Meditation is a form of deep concen­tration in which the mind is focused on a single thing (in some varieties) or emptied of thought (in others). This sounds easy but can be hard for beginners. When a state of meditative calm is attained, people often experience profound feelings of peacefulness or spiritual renewal.

Researchers have attempted to study meditation, with mixed results. Practitioners of TM (transcendental meditation) dominated early research reports with positive findings. In the 1980s, researchers not affiliated with TM produced less impressive conclusions.

A study of beginning meditators resulted in a variety of experiences. Even the most advanced of these corresponded to beginner levels of meditative experience, if one refers to reports from cultures where meditators train for decades.

In the 1980s, a type of meditation called mindfulness was introduced by Jon Kabat-Zinn. He found that it helped chronic pain patients, in a study reported in 1985. Susan Langer wrote a bestseller titled Mindfulness (1989) that introduced more psychologists to the topic.

Over the next 25 years, mindfulness was used in thousands of studies.

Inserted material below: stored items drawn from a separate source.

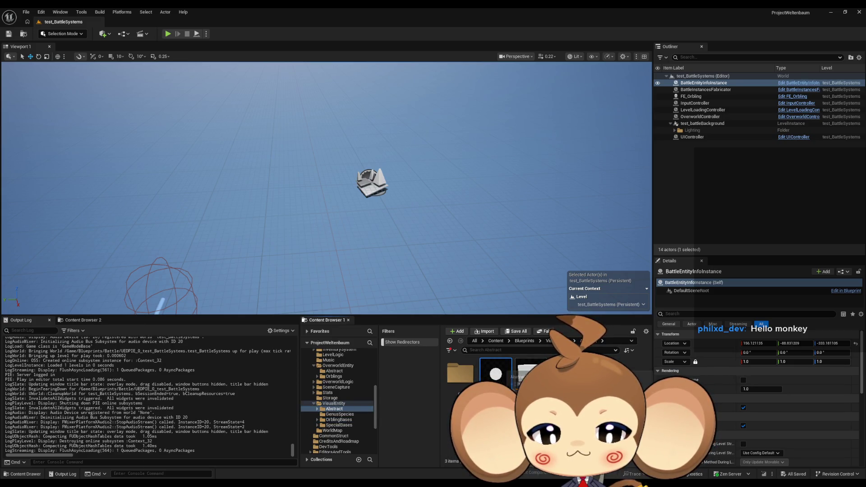
double_click(496, 374)
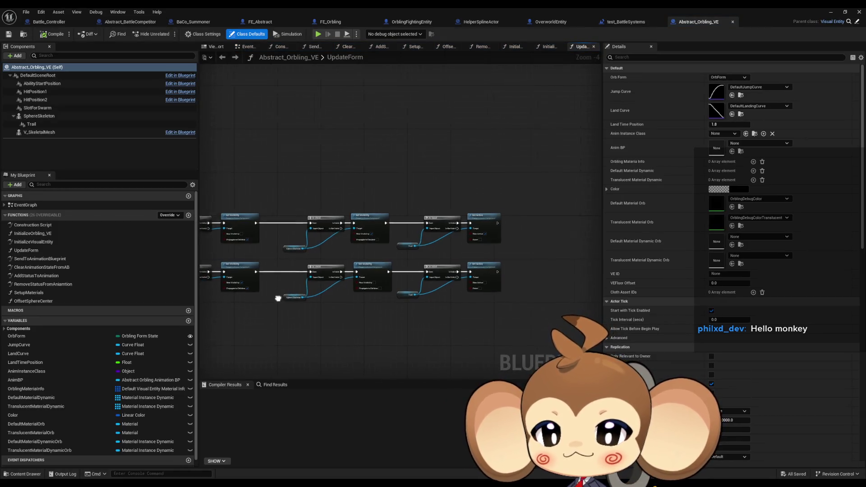
Step: Select the SphereSkeleton component and bring up the EventGraph under Graphs
left_click(46, 117)
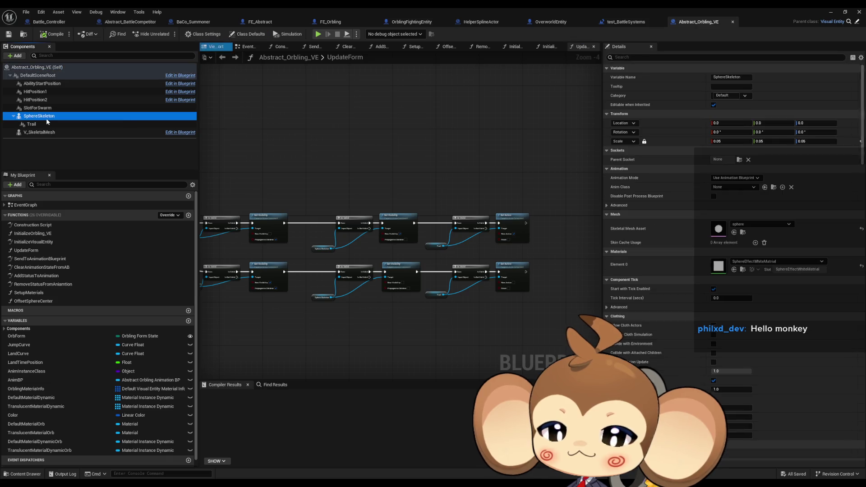
double_click(21, 206)
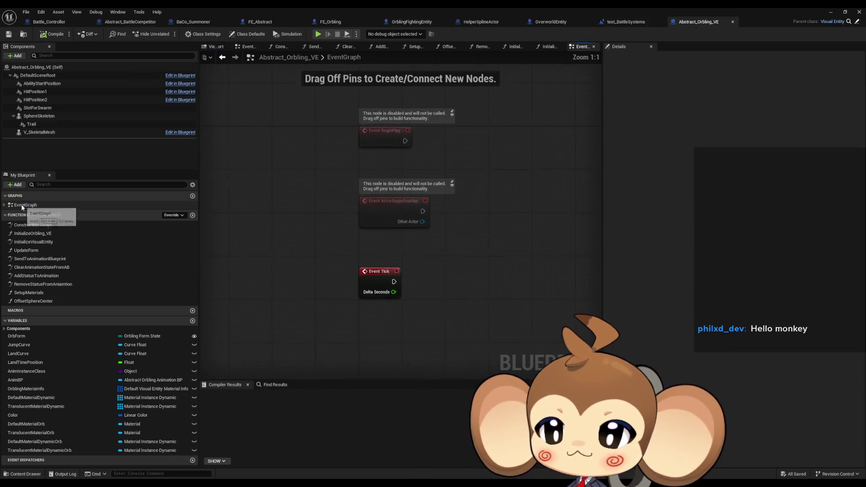
left_click(41, 117)
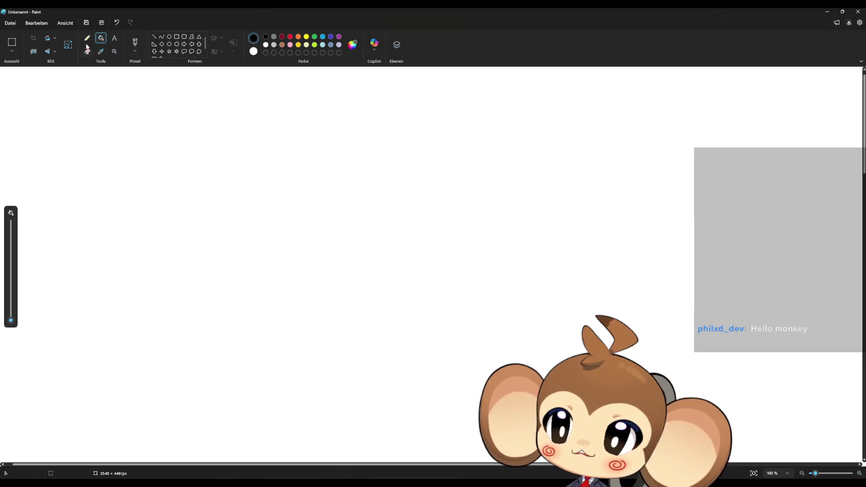
Step: Flood-fill the whole Paint canvas black
left_click(87, 38)
left_click(101, 38)
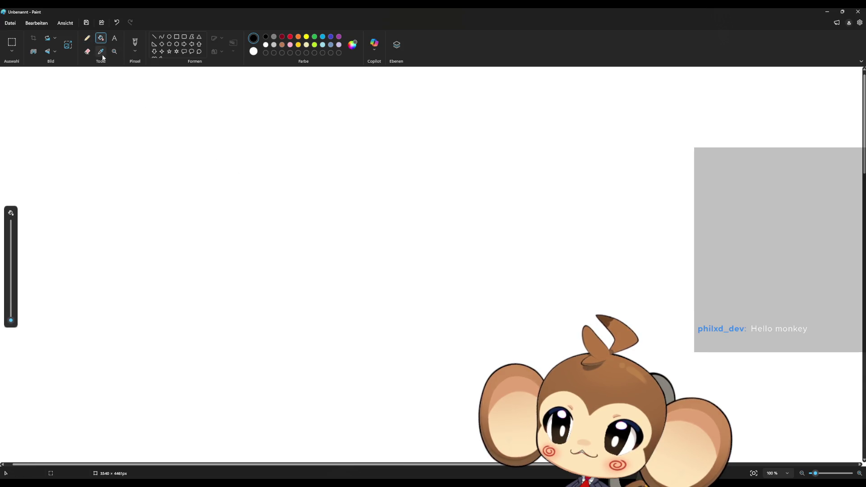
left_click(168, 124)
Step: Draw three white freehand arcs across the canvas with the Pencil, then minimize Paint
left_click(92, 40)
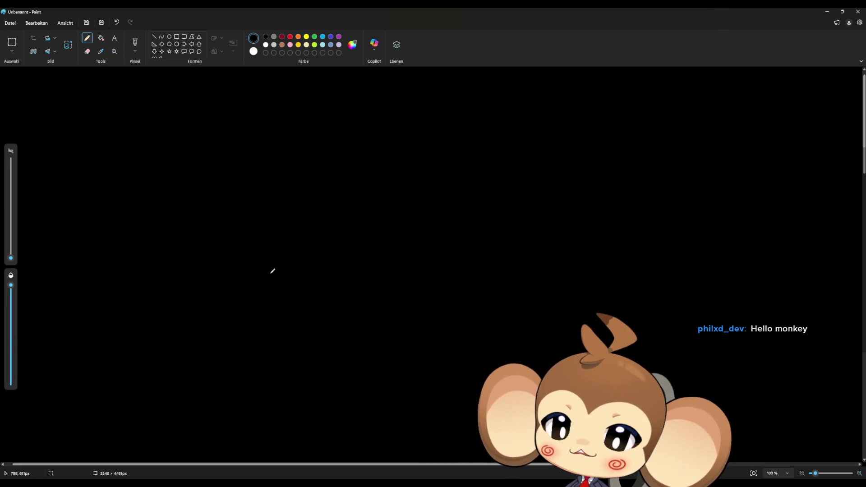
left_click_drag(11, 259, 10, 253)
mouse_move(219, 278)
left_mouse_down()
mouse_move(267, 169)
mouse_move(449, 267)
mouse_move(448, 276)
left_mouse_up()
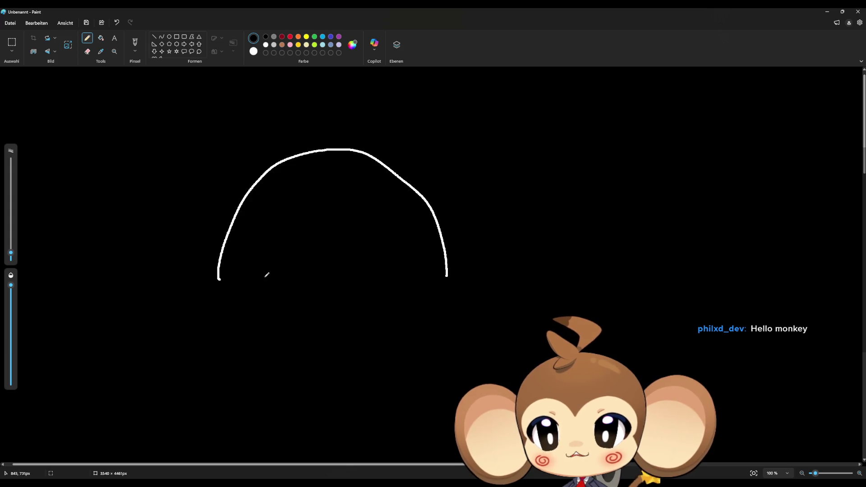
mouse_move(610, 324)
left_mouse_down()
mouse_move(493, 180)
mouse_move(719, 284)
mouse_move(724, 306)
left_mouse_up()
mouse_move(305, 419)
left_mouse_down()
mouse_move(289, 412)
mouse_move(371, 308)
mouse_move(416, 318)
mouse_move(510, 386)
left_mouse_up()
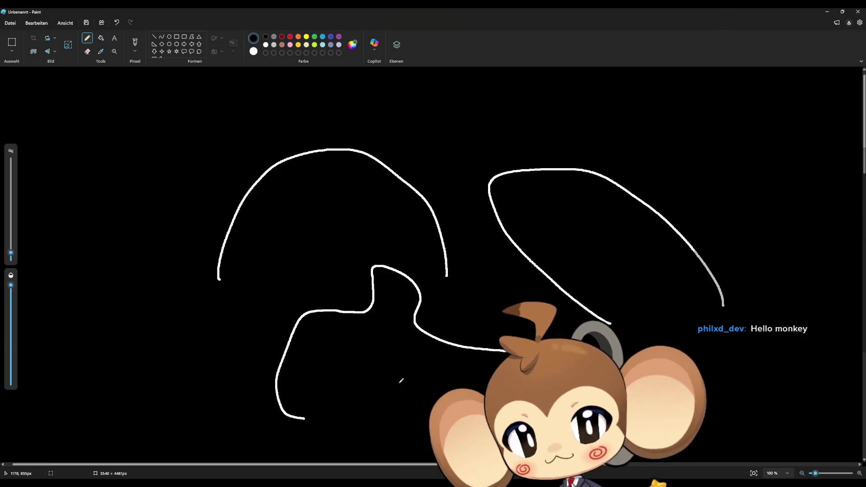
left_click(827, 11)
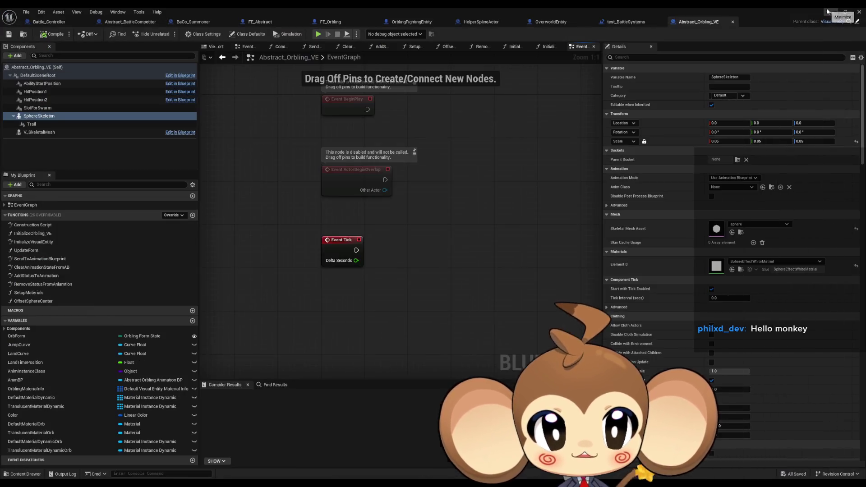
Step: Place a Branch node and an Orb Form getter in the graph
right_click(389, 309)
key("Escape")
left_click(389, 310)
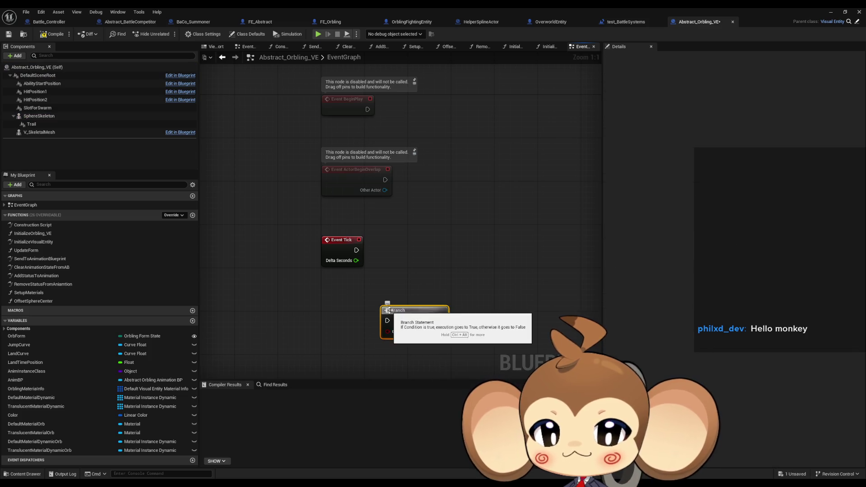
right_click(278, 347)
type("orb form")
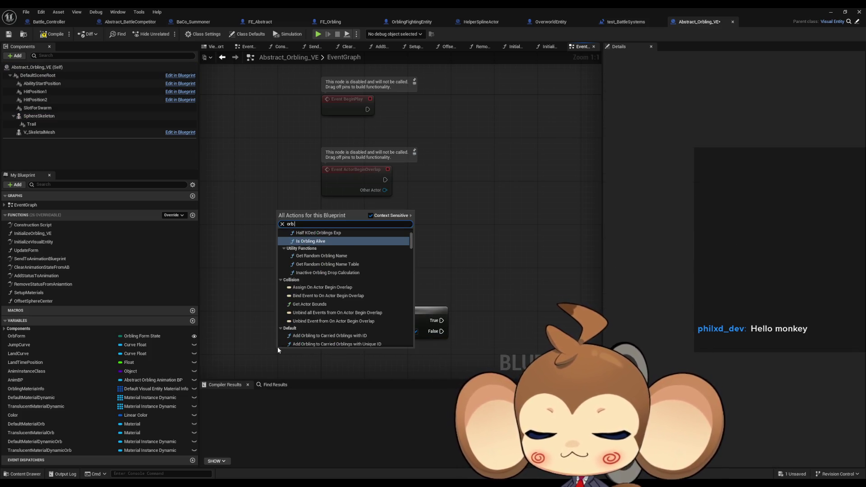
key("Return")
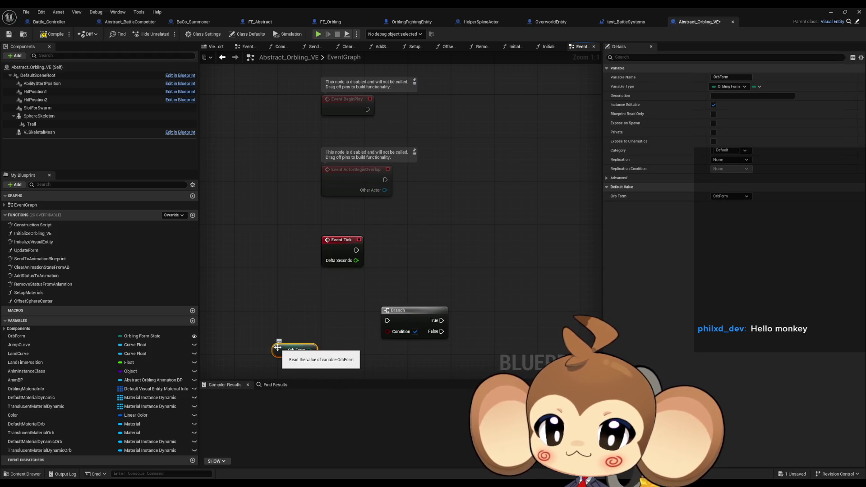
Step: Compare Orb Form with an Equal (Enum) node wired into the Branch Condition
left_click_drag(309, 350, 338, 348)
type("==")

It was found to be effective in reducing stress and taking the mind off anxious or depressed thoughts, for some people.

Research on mindfulness is difficult, because participants know they are expected to report improvements, and few of the studies are randomized and controlled with the ideal, double-blind procedures.

When a team from Johns Hopkins surveyed all the mindfulness research, they found that only 47 studies out of 18,753 were randomized and controlled. Those studies reported moderate evidence of improvements in anxiety and depression and "low" evidence of improvements in stress or health-related quality of life.

In the 2010s researchers are concentrating more on analyzing neural control mechanisms that might explain how attention is altered in meditative states. The brain areas involved are widely distributed, because attention involves many different areas.

Researchers have found mindfulness to be correlated with reduced activity in areas devoted to focused attention. Mindfulness is also associated with reduced activity in the Default Mode Network, the brain circuits used for everyday thinking when attention is not focused on any task.